The president of Ben Gurion University, Rivka Carmi, recently questioned the aims and tactics of the Zionist movement, Im Tirtzu, an extra-parliamentary movement that works to strengthen and advance the values of Zionism in Israel.
In her article, Carmi claimed that the movement “derides ‘exposing’ students to speakers and opinions that some might consider anti-Zionist and anti-Israeli,” and called for a country where “everyone’s opinion can be heard without fear.” Clearly, Im Tirtzu does not fall into Carmi’s category of “everyone.”
Carmi was quick enough to lash out against Im Tirtzu for protesting MK Haneen Zoabi’s appearance at the university’s “Who is an Israeli” conference, when protest is the definition of a healthy democracy. Why does MK Zoabi have the right to protest against the Jewish state (and to even participate in acts of violence against IDF soldiers), but others do not have the right to protest against her? Is that Carmi’s idea of democracy?
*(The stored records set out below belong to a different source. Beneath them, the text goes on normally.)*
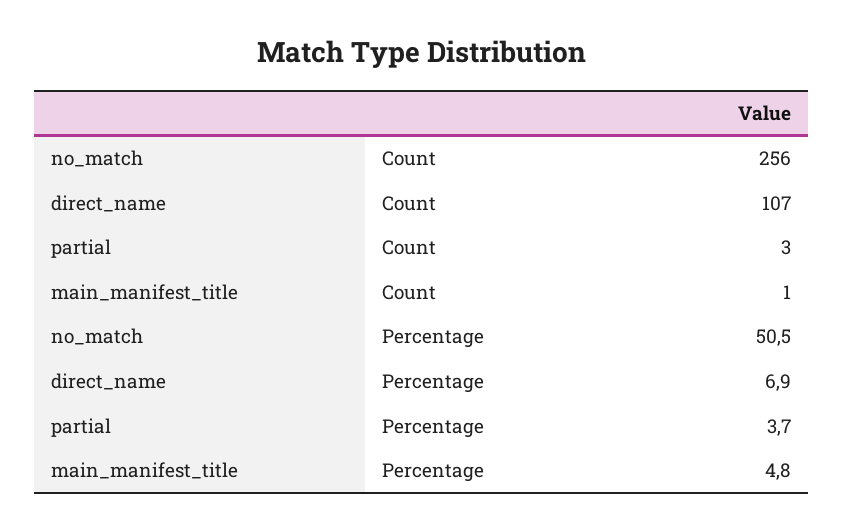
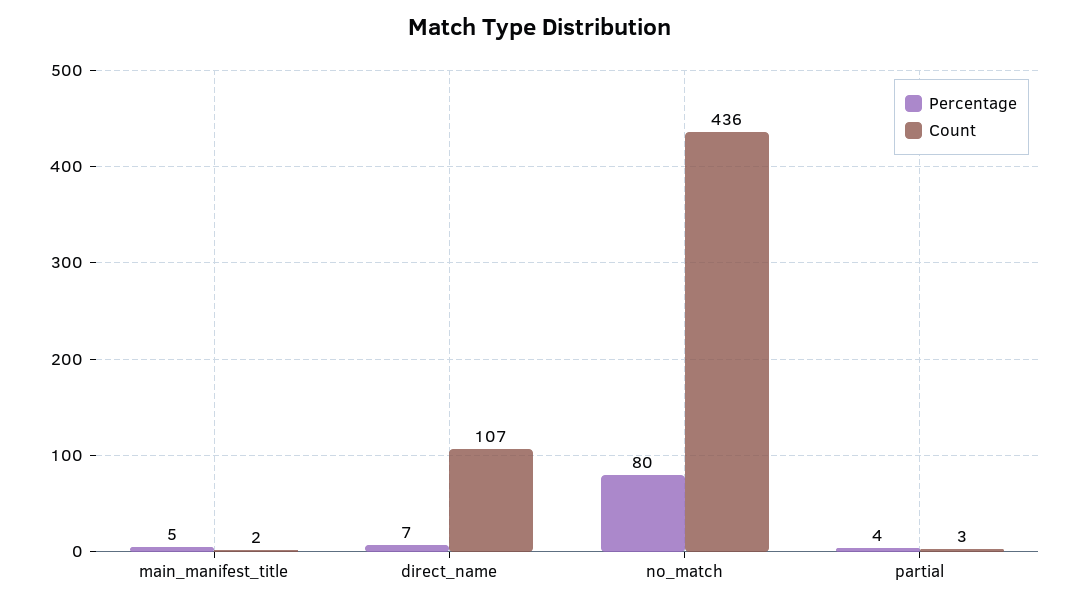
  {
    "Count": {
-     "no_match": 256,
+     "no_match": 436,
      "direct_name": 107,
      "partial": 3,
-     "main_manifest_title": 1
+     "main_manifest_title": 2
    },
    "Percentage": {
-     "no_match": 50.5,
+     "no_match": 80,
      "direct_name": 6.9,
      "partial": 3.7,
      "main_manifest_title": 4.8
    }
  }

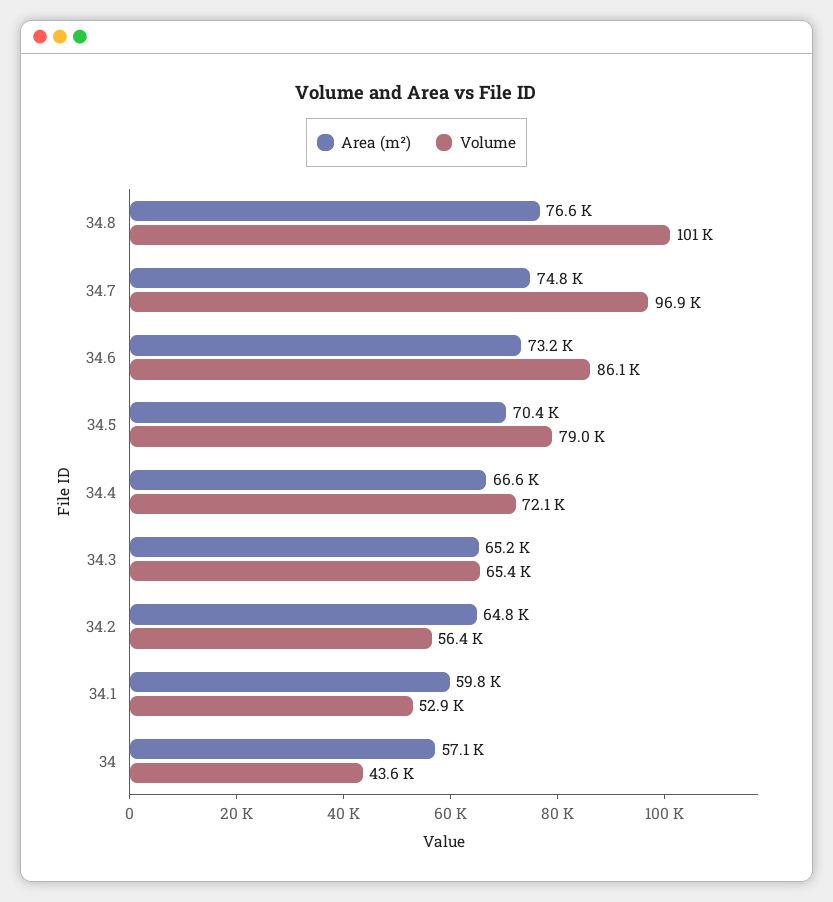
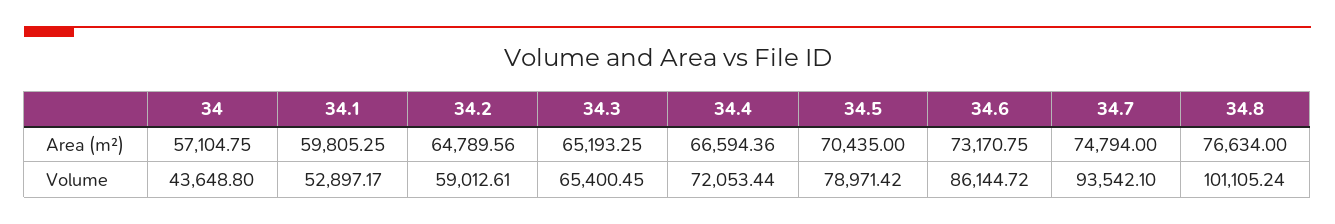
  {
    "Area (m²)": {
      "34.8": 76634,
      "34.7": 74794,
      "34.6": 73170.75,
      "34.5": 70435,
      "34.4": 66594.36,
      "34.3": 65193.25,
      "34.2": 64789.56,
      "34.1": 59805.25,
      "34": 57104.75
    },
    "Volume": {
      "34.8": 101105.24,
-     "34.7": 96900,
+     "34.7": 93542.1,
      "34.6": 86144.72,
      "34.5": 78971.42,
      "34.4": 72053.44,
      "34.3": 65400.45,
-     "34.2": 56400,
+     "34.2": 59012.61,
      "34.1": 52897.17,
      "34": 43648.8
    }
  }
Ironically enough, it was the political science department in Carmi’s own university that was deemed unfit by the Council for Higher Education for being slanted to the radical left and was forced to implement major changes in order to make the department more pluralistic.
Hypocrisy at its finest.
Im Tirtzu is a movement spearheaded by students; students who disagree with the values being taught by professors preaching the Boycott, Divestment, and Sanctions movement to their classes; students who disagree with the values of pro-terrorist rallies; students who disagree with the values being taught by MK Haneen Zoabi. While those views have a place within the academic world, it is critical that the other side is presented.
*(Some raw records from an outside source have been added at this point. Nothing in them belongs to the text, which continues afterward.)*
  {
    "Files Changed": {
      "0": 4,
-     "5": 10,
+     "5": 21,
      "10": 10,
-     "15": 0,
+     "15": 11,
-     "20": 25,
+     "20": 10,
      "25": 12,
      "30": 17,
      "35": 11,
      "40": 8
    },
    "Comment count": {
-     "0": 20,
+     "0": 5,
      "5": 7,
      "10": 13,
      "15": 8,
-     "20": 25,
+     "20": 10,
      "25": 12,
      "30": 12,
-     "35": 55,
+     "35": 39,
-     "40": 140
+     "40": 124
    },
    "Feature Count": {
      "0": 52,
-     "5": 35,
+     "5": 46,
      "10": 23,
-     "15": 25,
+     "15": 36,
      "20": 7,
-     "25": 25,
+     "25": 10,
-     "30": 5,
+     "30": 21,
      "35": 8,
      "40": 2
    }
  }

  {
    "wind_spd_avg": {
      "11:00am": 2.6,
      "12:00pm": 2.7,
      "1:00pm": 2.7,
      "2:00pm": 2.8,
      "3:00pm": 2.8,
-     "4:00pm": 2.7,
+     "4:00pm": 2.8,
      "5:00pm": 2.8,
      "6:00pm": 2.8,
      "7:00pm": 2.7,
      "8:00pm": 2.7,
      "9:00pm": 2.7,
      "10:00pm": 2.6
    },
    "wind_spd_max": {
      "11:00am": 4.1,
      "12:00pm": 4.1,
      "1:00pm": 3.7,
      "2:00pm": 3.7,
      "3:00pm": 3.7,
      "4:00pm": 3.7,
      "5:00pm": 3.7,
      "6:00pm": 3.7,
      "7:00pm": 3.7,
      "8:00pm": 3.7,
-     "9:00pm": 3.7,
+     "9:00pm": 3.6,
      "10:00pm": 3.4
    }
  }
If students do not want MK Zoabi, someone who openly does not consider herself an Israeli, to appear at a “Who is an Israeli” conference, then they have the right to be heard. Just like each individual has the right to express his or her own view, others have the right to disagree and to speak out against them. That is the definition of democracy.
Carmi’s article, an ill attempt to stifle the Im Tirtzu movement under the guise of pluralism and free speech, perfectly illustrates the double standard and politicization of academia occurring in Israel. Free speech is a right granted to everyone, and not only to self proclaimed “human rights activists” and radicals who preach free speech, but only when it’s their own speech they want to be free.
As for Carmi’s question, “who has given them [Im Tirtzu] the mandate to decide who is an Israeli?” I ask: who has given her the mandate to decide who decides who is an Israeli?